In-Context Sharpness as Alerts: An Inner Representation Perspective for Hallucination Mitigation
Shiqi Chen, Miao Xiong, Junteng Liu, Zhengxuan Wu, Teng Xiao, Siyang Gao, Junxian He
TL;DR
This work investigates hallucination in LLMs through the lens of inner representations, identifying in-context sharpness as a reliable signal for factuality. It introduces an entropy-based contextual sharpness metric and a constrained decoding method, Activation Decoding, which biases next-token predictions toward tokens with sharper in-context activations. Empirical results across TruthfulQA, TriviaQA, HotpotQA, and Natural Questions show that contextual entropy distinguishes true from false outputs (AUROC > 0.75) and that Activation Decoding yields consistent factuality gains across model sizes, with practical inference-time optimizations. The approach highlights a practical pathway for mitigating model-related hallucinations and enhances understanding of how hidden states encode factual knowledge, while acknowledging inherent trade-offs and scope limitations.
Abstract
Large language models (LLMs) frequently hallucinate and produce factual errors, yet our understanding of why they make these errors remains limited.
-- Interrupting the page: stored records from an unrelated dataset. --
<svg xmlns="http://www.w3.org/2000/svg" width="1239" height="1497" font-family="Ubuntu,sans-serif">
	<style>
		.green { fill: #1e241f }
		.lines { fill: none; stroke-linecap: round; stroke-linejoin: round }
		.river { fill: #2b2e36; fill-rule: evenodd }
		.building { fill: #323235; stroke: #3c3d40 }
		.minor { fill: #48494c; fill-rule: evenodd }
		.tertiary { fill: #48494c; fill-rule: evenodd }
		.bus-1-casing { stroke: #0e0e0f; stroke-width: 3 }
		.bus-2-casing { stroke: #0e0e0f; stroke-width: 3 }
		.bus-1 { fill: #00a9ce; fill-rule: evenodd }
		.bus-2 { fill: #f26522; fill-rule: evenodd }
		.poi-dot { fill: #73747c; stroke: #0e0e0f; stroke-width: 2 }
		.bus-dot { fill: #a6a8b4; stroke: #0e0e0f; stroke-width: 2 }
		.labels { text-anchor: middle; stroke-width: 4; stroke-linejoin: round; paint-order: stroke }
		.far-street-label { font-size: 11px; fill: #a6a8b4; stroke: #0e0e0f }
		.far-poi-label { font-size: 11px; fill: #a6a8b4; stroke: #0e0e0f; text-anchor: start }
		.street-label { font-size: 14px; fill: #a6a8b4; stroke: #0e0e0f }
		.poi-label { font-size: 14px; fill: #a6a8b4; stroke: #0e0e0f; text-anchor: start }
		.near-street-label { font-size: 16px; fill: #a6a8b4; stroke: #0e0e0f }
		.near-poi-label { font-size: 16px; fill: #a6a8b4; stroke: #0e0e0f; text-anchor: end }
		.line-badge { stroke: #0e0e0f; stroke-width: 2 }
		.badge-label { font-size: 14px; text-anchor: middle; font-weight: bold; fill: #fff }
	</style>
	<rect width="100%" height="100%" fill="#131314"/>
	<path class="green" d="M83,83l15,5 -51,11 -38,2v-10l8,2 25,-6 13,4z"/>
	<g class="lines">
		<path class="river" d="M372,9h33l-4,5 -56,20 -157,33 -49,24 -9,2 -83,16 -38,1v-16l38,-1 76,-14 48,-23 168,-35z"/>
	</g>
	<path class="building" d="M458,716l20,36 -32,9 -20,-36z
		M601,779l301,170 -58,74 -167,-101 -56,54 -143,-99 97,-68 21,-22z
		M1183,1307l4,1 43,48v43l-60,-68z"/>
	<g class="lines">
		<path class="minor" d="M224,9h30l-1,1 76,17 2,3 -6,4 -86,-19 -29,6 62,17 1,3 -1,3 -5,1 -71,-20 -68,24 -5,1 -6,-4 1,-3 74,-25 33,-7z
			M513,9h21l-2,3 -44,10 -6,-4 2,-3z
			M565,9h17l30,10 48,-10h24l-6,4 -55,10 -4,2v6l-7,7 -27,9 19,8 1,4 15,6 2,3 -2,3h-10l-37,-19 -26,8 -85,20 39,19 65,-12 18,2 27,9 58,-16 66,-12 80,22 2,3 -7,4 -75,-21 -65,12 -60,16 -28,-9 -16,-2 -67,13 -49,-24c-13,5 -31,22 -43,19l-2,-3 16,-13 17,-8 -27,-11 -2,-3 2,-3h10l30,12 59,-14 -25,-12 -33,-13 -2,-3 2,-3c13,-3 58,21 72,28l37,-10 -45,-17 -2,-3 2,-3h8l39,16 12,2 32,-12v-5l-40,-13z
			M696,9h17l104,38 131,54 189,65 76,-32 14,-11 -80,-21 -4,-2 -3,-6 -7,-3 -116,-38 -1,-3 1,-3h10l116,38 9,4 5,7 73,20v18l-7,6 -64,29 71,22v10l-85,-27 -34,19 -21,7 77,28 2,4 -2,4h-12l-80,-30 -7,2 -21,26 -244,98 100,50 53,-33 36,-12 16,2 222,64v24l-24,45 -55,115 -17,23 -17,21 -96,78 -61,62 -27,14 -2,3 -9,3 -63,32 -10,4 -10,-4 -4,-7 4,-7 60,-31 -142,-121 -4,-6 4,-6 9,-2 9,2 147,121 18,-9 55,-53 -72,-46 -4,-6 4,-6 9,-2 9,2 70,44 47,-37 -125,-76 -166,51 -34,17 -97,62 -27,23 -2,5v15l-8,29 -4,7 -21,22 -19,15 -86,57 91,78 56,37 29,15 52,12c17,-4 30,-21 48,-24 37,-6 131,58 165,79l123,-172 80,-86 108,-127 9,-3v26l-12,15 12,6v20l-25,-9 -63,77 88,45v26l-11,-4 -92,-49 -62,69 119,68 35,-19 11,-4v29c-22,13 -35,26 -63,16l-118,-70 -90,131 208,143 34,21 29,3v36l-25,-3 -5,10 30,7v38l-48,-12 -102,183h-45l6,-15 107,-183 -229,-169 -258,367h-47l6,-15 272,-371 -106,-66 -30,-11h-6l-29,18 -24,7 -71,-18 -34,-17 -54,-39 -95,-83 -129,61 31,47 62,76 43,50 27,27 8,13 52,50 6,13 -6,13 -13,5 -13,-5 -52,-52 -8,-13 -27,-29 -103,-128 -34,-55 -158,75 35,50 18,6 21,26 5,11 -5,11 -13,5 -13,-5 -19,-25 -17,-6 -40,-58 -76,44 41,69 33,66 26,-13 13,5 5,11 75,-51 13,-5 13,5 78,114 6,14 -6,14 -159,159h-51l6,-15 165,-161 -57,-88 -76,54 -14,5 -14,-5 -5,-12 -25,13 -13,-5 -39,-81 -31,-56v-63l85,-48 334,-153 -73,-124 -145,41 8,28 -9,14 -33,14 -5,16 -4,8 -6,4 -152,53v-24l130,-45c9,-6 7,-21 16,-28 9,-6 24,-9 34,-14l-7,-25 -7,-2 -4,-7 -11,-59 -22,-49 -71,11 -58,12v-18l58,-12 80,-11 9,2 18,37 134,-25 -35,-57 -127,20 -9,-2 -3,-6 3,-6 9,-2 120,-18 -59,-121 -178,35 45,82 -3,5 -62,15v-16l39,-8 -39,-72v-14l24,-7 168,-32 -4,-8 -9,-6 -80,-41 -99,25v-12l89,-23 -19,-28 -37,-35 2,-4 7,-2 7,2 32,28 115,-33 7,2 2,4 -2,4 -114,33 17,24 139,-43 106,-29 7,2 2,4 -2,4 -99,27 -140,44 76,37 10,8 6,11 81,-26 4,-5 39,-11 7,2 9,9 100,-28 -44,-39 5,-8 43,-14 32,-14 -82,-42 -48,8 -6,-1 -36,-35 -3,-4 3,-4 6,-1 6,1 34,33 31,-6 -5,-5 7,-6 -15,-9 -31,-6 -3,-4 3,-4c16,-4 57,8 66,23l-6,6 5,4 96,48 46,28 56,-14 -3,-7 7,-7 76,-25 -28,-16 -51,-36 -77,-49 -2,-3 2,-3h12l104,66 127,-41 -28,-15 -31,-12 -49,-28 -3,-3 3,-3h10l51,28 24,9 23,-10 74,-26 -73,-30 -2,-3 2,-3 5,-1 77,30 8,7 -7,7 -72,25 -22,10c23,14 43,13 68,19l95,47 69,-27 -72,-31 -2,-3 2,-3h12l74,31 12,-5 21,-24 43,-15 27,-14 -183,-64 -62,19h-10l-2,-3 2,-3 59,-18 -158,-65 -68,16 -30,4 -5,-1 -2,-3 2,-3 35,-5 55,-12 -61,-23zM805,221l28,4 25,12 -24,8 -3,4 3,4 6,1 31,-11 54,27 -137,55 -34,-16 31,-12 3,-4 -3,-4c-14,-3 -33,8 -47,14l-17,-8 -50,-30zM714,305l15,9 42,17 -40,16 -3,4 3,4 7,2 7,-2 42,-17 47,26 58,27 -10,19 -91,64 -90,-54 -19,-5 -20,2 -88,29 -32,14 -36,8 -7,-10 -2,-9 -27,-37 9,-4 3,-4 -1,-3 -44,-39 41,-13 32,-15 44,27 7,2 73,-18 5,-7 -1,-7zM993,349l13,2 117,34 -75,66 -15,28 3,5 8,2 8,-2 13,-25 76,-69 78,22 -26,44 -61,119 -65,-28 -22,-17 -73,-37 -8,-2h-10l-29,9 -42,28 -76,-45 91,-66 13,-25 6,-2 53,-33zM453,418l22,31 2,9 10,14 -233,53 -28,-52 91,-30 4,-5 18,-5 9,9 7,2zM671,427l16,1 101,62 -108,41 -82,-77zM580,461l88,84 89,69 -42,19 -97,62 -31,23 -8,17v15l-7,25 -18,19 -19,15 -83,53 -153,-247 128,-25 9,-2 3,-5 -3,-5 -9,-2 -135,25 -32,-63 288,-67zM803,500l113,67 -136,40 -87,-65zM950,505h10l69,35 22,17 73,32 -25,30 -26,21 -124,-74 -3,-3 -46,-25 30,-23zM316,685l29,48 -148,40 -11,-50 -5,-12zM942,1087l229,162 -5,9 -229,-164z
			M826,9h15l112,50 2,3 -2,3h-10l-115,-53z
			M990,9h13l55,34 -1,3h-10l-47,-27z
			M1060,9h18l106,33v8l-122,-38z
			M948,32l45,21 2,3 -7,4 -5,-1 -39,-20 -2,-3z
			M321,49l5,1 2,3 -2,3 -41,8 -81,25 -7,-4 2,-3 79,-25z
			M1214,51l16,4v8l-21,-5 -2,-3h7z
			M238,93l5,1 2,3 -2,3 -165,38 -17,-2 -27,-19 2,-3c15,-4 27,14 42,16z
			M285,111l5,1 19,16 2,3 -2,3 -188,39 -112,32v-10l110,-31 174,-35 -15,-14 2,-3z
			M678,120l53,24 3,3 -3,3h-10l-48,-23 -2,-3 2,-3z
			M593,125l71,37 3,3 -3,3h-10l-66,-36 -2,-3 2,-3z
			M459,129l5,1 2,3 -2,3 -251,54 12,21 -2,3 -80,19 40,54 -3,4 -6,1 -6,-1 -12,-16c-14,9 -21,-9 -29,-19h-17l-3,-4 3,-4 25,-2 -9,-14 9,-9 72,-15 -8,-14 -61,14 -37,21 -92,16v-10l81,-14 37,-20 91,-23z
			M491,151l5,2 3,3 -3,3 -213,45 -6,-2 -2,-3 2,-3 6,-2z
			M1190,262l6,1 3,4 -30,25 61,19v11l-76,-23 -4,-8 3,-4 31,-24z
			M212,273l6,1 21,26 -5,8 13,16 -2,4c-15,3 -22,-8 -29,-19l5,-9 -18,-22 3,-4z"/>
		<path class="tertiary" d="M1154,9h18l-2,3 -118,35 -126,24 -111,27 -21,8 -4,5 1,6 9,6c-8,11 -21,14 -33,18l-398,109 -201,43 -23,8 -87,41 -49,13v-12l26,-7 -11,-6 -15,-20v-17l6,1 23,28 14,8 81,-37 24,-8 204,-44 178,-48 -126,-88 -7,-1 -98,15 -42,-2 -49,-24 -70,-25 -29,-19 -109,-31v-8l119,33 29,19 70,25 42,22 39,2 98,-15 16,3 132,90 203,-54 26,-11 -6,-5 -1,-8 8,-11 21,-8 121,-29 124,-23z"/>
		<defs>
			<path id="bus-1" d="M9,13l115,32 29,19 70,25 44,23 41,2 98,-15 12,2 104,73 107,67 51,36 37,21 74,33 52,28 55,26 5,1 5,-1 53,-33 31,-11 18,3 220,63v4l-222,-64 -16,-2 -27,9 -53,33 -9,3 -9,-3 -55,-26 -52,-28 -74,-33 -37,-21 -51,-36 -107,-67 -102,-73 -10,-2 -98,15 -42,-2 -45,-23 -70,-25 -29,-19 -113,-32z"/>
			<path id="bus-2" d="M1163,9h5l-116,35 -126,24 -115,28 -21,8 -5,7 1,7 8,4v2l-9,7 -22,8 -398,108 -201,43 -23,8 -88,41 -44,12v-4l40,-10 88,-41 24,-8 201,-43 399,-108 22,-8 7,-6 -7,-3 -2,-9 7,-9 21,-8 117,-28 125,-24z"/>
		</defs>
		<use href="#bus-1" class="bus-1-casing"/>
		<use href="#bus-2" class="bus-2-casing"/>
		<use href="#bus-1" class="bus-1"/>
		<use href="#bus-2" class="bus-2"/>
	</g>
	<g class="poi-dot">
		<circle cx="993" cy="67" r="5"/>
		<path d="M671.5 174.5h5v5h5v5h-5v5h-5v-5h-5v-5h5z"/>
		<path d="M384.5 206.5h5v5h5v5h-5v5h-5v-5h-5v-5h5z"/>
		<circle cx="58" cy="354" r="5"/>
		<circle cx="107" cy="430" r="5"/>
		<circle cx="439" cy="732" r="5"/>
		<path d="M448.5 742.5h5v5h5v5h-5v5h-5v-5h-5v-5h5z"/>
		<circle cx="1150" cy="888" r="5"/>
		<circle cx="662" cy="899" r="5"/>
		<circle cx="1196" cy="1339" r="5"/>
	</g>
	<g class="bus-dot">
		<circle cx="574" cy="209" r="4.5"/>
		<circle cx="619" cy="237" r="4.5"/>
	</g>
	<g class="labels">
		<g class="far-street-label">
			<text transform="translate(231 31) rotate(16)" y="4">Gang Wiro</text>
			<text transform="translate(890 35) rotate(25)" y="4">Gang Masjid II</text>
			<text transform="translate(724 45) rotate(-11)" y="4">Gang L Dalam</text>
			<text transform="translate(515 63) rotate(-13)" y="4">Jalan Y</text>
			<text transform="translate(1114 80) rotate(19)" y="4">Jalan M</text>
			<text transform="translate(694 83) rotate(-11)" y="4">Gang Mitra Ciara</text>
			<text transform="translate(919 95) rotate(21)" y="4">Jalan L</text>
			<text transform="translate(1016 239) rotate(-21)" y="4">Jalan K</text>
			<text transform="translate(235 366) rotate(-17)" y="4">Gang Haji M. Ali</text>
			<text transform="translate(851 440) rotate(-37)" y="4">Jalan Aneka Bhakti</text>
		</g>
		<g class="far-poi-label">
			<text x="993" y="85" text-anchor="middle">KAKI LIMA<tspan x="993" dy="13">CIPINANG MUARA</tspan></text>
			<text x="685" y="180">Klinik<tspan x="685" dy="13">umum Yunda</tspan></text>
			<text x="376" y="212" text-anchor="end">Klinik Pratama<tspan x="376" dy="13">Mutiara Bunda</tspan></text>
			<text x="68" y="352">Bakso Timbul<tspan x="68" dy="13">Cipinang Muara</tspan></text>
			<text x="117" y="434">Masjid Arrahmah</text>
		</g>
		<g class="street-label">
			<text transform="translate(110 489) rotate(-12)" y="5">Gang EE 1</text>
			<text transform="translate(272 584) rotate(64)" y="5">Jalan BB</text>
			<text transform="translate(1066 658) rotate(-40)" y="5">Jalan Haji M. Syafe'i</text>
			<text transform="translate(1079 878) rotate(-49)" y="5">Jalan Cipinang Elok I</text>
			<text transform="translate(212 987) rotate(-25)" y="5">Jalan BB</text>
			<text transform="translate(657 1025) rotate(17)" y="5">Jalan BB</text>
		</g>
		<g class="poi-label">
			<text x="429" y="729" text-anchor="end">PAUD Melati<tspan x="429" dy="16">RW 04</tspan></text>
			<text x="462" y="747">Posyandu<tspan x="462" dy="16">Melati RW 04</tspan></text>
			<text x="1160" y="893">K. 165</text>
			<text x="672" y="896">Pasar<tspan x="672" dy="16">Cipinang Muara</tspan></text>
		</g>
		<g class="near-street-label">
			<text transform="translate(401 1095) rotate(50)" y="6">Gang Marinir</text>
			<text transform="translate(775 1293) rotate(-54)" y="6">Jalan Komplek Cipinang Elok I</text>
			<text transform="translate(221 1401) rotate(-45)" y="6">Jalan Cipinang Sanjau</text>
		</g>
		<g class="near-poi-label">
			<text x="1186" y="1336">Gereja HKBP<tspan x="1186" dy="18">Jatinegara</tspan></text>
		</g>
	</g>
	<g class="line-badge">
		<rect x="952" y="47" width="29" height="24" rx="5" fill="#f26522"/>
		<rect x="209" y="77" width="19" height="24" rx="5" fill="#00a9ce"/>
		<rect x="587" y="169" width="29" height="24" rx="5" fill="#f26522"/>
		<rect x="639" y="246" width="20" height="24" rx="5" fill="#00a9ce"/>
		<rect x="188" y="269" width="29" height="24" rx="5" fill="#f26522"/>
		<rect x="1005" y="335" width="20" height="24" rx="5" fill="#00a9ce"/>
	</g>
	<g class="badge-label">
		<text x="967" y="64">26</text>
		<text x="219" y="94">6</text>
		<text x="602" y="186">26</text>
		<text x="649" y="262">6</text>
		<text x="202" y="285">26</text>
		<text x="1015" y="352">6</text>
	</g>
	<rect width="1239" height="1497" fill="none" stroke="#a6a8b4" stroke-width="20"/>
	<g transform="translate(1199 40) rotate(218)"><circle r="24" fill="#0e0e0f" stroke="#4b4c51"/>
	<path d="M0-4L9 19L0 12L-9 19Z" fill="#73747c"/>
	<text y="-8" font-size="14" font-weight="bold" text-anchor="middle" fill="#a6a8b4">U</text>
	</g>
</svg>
In this study, we delve into the underlying mechanisms of LLM hallucinations from the perspective of inner representations, and discover a salient pattern associated with hallucinations: correct generations tend to have sharper context activations in the hidden states of the in-context tokens, compared to the incorrect ones. Leveraging this insight, we propose an entropy-based metric to quantify the ``sharpness'' among the in-context hidden states and incorporate it into the decoding process to formulate a constrained decoding approach. Experiments on various knowledge-seeking and hallucination benchmarks demonstrate our approach's consistent effectiveness, for example, achieving up to an 8.6 point improvement on TruthfulQA. We believe this study can improve our understanding of hallucinations and serve as a practical solution for hallucination mitigation.